The Curious Case of Benjamin Button is based on the 1922 short story of the same name by F. Scott Fitzgerald and was inspired by Mark Twain’s comment that “Life would be infinitely happier if we could only be born at the age of 80 and gradually approach 18.” That’s exactly what the film is about. At the close of World War I, a clockmaker is commissioned to create a beautiful clock that will hang in the New Orleans train station. At the end of the war, receiving word that his son has died in the conflict, the clockmaker finishes the clock by making it run backwards. At the moment the armistice is signed, a boy is born in New Orleans, and -- you guessed it -- he’s born an old man. As the film progresses, old Benjamin lives his life backwards, gradually becoming younger and younger.
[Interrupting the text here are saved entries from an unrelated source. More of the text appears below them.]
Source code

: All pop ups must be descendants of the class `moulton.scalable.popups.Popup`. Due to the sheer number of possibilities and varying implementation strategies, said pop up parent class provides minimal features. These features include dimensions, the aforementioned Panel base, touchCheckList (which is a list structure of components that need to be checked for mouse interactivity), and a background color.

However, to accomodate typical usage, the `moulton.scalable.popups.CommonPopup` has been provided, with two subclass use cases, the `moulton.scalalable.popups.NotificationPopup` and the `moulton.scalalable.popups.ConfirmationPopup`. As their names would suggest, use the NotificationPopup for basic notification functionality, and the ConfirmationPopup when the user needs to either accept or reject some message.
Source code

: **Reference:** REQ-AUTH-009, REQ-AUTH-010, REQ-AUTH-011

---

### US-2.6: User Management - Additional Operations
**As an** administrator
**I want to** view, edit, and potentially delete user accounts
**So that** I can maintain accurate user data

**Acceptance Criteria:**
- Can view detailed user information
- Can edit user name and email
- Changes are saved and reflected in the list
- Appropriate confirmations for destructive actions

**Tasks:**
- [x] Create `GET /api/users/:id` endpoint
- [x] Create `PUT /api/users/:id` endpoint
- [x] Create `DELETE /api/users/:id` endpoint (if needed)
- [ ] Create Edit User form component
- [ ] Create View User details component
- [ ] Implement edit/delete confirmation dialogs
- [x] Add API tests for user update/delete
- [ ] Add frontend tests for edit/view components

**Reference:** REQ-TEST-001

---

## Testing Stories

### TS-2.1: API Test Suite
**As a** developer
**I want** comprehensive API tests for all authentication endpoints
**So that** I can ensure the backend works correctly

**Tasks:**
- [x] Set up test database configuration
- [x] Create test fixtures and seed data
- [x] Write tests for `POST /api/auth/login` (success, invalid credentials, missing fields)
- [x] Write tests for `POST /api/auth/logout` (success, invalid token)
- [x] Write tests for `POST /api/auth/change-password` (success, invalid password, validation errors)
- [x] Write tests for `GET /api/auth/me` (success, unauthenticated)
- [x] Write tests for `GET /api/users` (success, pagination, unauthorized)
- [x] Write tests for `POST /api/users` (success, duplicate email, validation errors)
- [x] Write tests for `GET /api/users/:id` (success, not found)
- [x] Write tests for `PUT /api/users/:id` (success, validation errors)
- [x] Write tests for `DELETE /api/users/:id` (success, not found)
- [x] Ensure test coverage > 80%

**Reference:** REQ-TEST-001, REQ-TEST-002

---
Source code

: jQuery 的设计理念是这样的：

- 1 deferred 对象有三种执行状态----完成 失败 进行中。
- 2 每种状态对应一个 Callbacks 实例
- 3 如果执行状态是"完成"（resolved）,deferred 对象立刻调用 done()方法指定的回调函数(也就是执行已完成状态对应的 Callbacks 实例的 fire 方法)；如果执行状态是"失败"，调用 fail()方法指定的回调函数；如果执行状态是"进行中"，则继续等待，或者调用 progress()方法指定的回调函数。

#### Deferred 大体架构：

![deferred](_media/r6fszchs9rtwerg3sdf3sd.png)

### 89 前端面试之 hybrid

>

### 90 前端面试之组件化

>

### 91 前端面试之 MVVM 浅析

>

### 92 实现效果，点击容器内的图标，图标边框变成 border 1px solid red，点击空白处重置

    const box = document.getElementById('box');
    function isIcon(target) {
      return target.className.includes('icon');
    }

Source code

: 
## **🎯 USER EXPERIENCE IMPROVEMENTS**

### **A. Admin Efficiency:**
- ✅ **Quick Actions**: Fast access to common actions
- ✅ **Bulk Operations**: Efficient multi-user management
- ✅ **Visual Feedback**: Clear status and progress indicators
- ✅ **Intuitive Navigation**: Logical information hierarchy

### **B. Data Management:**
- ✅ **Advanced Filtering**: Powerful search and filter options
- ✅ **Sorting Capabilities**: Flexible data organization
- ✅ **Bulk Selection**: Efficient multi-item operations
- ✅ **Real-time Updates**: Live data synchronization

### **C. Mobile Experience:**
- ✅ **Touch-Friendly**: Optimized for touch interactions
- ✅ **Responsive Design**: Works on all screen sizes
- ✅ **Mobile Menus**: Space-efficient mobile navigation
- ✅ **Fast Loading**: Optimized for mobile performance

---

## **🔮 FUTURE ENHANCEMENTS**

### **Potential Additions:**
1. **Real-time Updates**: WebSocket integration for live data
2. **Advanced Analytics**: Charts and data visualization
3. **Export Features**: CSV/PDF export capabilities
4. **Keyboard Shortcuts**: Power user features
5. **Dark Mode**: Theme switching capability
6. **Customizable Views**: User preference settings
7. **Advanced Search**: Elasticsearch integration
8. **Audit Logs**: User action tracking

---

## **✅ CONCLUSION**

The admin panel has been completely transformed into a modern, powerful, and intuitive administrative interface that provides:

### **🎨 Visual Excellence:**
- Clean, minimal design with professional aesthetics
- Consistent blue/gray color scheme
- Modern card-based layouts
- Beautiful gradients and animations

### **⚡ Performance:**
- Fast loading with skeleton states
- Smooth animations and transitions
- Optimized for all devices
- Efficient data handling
Flash forward about 87 years to the time of Hurricane Katrina. Daisy, an old woman on her deathbed in a New Orleans hospital, is recounting to her daughter the story of her father, none other than Benjamin Button himself. Benjamin’s own father had not known what to do with his son when he was born, his wife having died in childbirth, so he left him on the steps of a nursing home. Benjamin was found by a black woman who cared for him and decided to raise him herself. As the story develops, we learn the story of Benjamin’s juvenation, including his eventual meeting and courting of Daisy and their ensuing adventures.

What sounds like an intriguing idea turns out to be, in my view, just a gimmick. There’s little depth to the film, and there are lots of other negatives, including a so-so performance by Brad Pitt as Benjamin (though it wouldn’t surprise me if he won the Best Actor Oscar) and an overdone one by Cate Blanchett. There’s plenty of unfortunate language and a decidedly non-Biblical attitude toward sexual relationships. At the end of the film, when Benjamin had become an infant, my reaction was, “So what? What have we learned?”

Film Rating: PG-13
My Rating: 2 ¼ stars (= just a tad better than average)


Second: Thumbs Up: Valkyrie


Valkyrie is the (essentially) true story of the July 20, 1944 attempted assassination of Adolf Hitler by a group of German army officers. As the movie opens, German Colonel Claus von Stauffenberg is nearly killed in North Africa. He survives a bomb attack but loses an arm and an eye. Flash forward a few weeks to the war fronts in Russia and Germany. Von Stauffenberg, now convinced that der Führer is an evil man who must be killed, becomes aware of a shadowy group of German dissenters and links up with them, after which the group members work together to devise a foolproof plot to kill Hitler and take over the country by putting into effect a national emergency plan called Operation Valkyrie. The bulk of the picture deals with the planning and carrying out of the plot. Of course we all know that the plan didn’t succeed, but the film has a great deal of positive and exciting tension nonetheless.



Valkyrie stars Tom Cruise as Von Stauffenberg. Cruise, normally my least favorite actor, does a creditable job of acting this time, not flashing his pretty boy smile even once. Interestingly, the filming of Valkyrie was quite controversial in Germany; Cruise is not well liked there because of his adherence to scientology, which many Germans consider a totalitarian philosophy. However, the picture has relatively little violence for a war movie, no sexual exploits, and almost no objectionable language. It raises significant questions, foremost among which is this one: Since God ordains national leaders, can it be right to pursue assassination?